• _Task instructions_:
Given the listing that follows, report all lines in which the string "Ramp" occurs.

• _Provided material_:
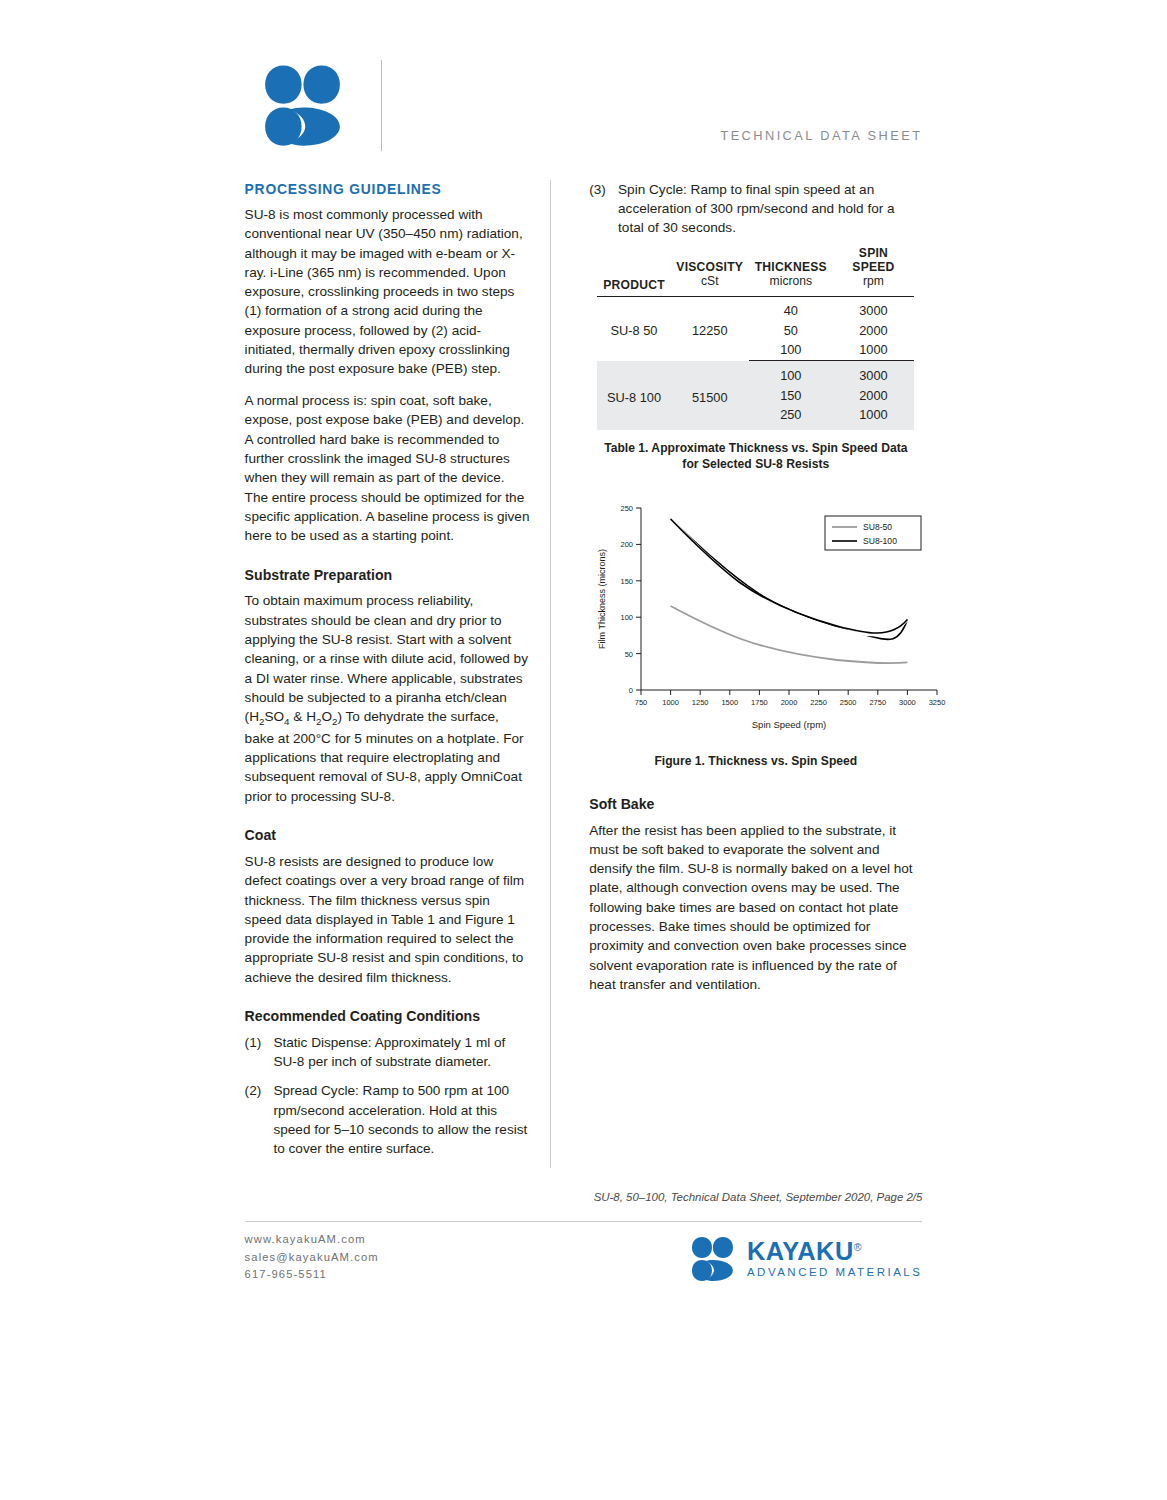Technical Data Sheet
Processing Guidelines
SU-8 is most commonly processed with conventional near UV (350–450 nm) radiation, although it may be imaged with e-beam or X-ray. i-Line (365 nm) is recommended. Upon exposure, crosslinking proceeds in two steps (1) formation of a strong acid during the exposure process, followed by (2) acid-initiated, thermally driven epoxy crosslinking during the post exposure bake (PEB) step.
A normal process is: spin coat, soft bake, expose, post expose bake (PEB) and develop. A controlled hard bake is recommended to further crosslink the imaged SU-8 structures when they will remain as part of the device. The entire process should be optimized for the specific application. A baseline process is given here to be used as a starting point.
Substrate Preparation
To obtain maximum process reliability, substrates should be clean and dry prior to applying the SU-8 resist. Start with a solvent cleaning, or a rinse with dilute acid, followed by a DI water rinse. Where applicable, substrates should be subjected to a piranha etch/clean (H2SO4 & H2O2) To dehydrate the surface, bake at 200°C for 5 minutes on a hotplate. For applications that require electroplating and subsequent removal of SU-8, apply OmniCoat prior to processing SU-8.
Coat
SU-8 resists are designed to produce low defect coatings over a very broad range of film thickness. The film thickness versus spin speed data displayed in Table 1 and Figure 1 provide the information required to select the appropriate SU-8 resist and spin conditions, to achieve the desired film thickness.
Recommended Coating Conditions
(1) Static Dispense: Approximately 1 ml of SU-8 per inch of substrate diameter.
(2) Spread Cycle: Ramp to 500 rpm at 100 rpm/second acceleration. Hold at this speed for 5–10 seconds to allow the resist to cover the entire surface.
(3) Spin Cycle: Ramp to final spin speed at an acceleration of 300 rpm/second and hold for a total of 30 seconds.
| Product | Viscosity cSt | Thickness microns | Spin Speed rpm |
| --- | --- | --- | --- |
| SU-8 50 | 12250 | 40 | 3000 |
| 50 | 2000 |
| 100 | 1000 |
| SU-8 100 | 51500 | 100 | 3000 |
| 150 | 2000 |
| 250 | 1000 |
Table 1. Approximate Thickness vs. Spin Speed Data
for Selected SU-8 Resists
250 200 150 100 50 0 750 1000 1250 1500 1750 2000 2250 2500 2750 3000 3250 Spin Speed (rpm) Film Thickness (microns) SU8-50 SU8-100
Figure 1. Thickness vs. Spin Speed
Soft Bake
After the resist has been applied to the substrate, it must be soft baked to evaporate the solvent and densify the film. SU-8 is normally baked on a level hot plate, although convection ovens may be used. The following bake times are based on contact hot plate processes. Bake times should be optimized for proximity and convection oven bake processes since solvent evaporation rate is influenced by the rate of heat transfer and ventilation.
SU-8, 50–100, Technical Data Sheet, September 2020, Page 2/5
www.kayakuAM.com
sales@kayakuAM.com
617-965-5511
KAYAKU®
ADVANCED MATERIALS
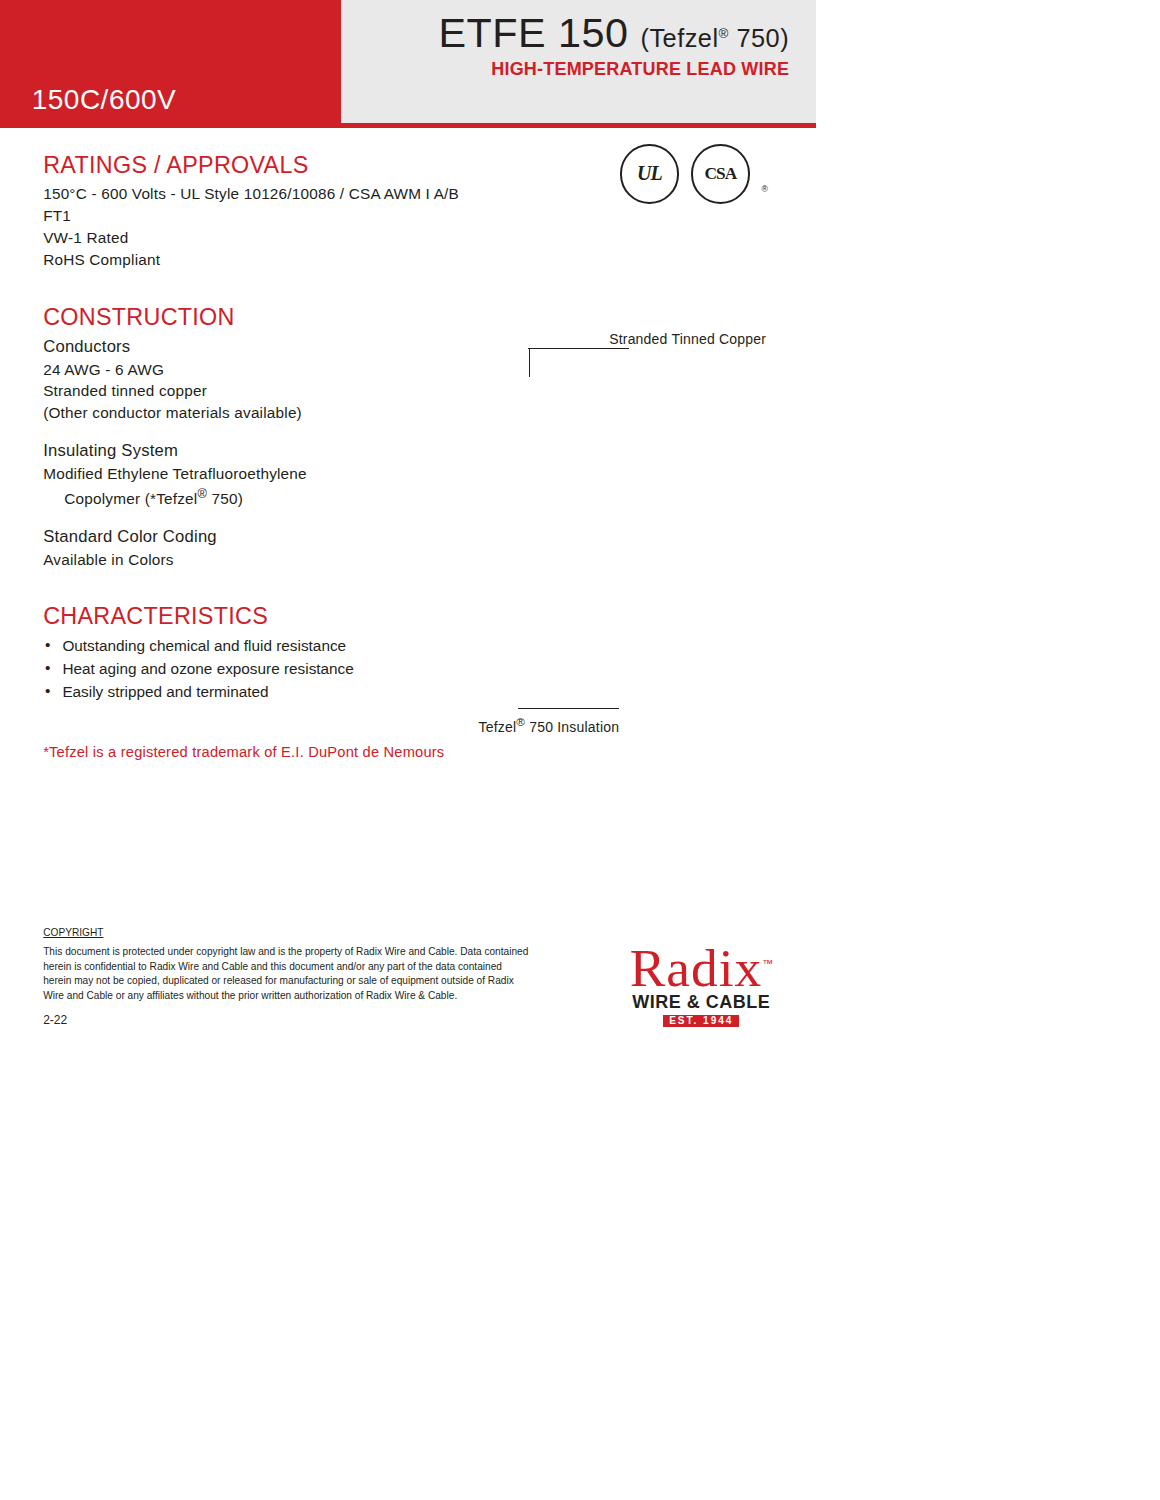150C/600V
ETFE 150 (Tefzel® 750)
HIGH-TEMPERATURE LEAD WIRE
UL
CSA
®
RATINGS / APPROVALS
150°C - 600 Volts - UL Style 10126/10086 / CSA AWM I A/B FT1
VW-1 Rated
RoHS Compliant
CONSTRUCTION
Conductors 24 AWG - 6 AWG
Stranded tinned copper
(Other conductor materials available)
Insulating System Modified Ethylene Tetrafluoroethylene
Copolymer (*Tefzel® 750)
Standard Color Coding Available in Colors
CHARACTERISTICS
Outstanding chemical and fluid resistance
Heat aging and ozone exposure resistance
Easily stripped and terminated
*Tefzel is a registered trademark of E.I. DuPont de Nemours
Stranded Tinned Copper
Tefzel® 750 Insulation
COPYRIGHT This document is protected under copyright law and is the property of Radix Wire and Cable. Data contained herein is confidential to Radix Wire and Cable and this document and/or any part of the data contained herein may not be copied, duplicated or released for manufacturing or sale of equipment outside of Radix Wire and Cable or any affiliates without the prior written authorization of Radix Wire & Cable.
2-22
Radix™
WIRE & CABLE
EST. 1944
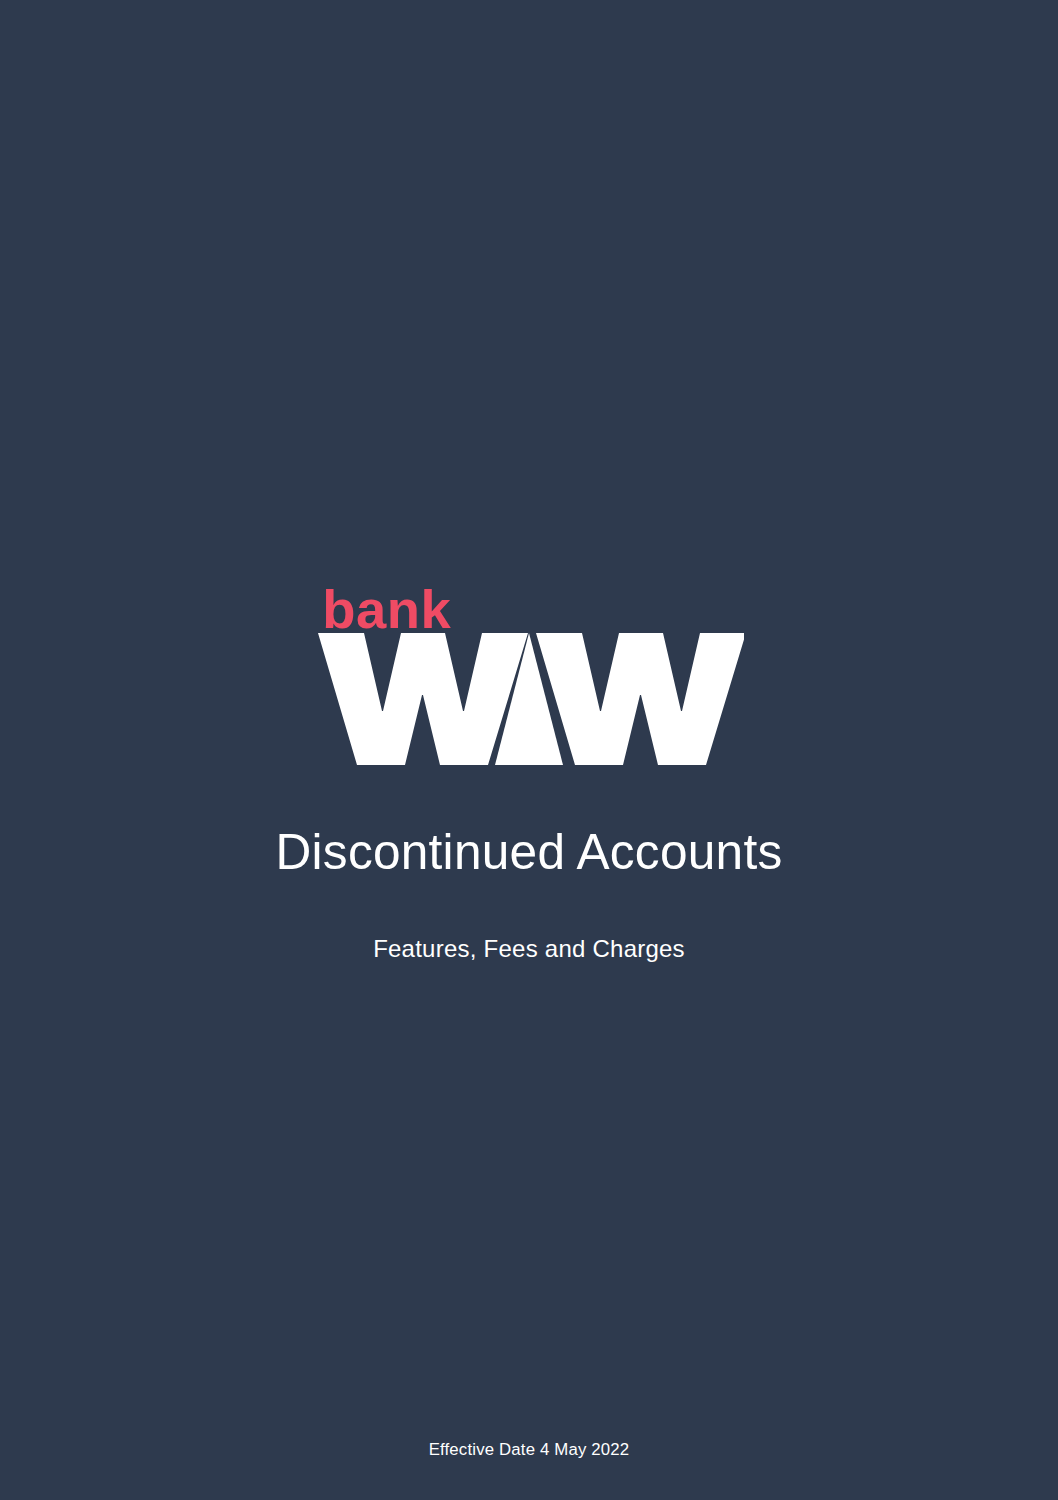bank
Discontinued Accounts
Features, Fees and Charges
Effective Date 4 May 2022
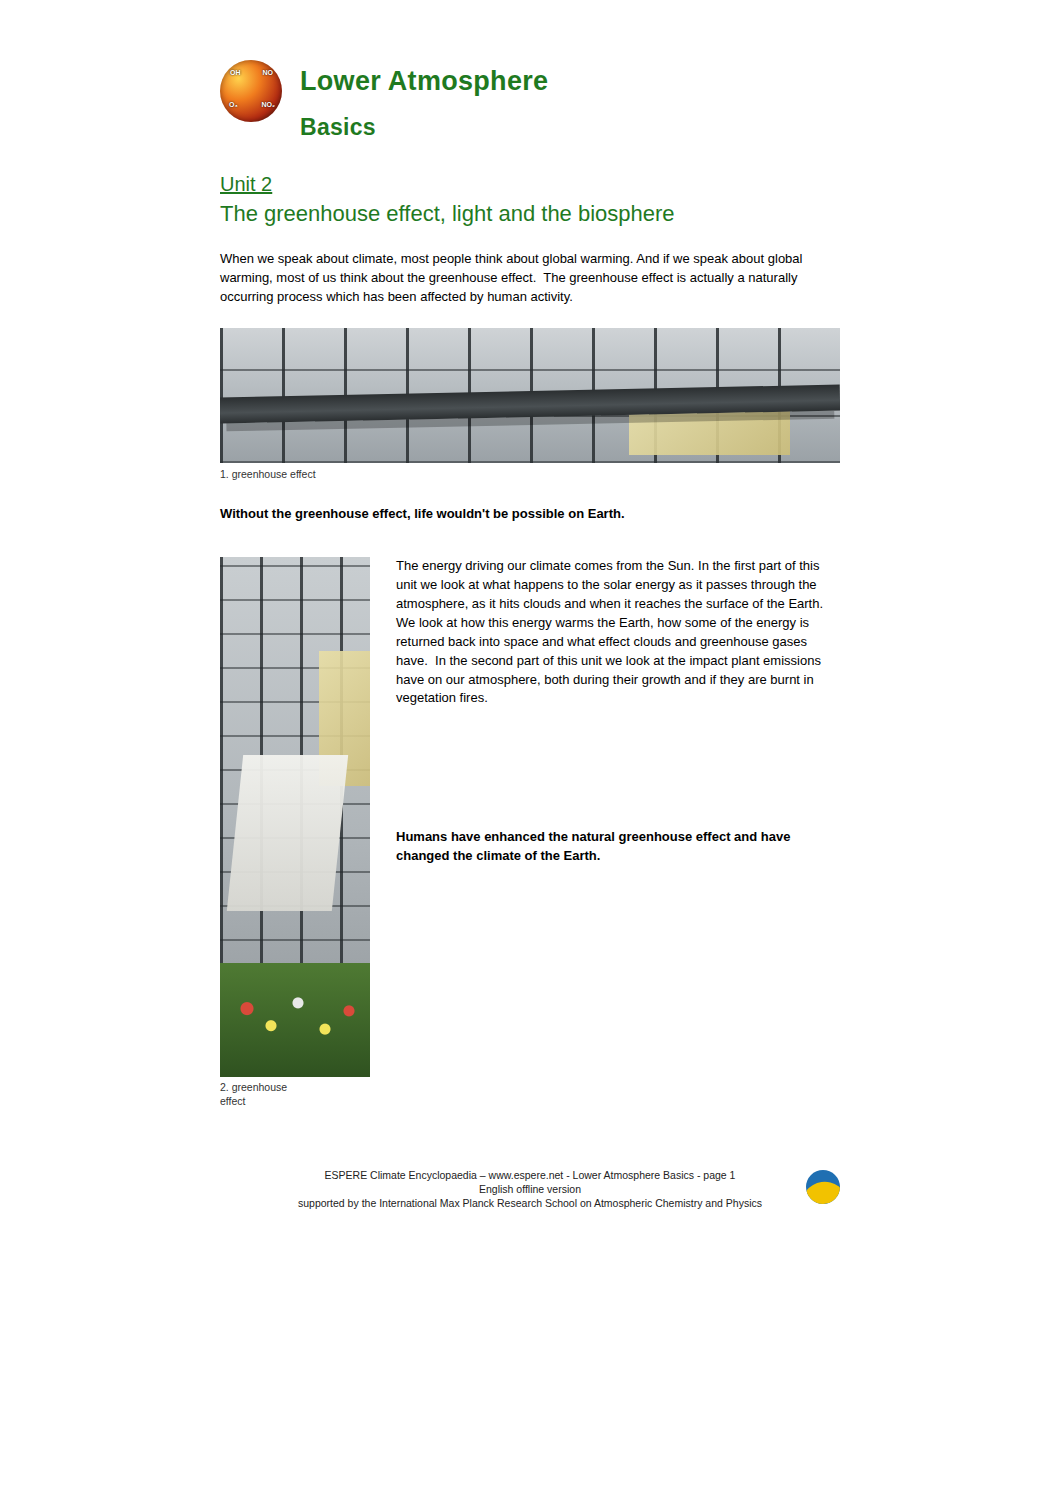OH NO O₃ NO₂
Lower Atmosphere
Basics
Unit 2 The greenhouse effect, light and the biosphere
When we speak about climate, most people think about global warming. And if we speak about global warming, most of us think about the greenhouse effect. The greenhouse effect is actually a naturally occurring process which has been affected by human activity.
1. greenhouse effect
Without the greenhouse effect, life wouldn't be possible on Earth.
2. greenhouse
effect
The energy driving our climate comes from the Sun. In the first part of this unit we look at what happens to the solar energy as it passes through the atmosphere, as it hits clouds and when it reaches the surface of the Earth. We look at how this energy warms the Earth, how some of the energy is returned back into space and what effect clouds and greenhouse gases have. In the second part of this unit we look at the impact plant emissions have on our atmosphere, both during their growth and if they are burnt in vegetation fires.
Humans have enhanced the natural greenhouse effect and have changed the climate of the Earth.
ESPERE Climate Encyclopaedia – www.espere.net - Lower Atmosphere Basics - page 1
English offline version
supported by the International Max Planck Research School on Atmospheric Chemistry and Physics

• _Response to the exercise_:
(2) Spread Cycle: Ramp to 500 rpm at 100 rpm/second acceleration. Hold at this speed for 5–10 seconds to allow the resist to cover the entire surface.
(3) Spin Cycle: Ramp to final spin speed at an acceleration of 300 rpm/second and hold for a total of 30 seconds.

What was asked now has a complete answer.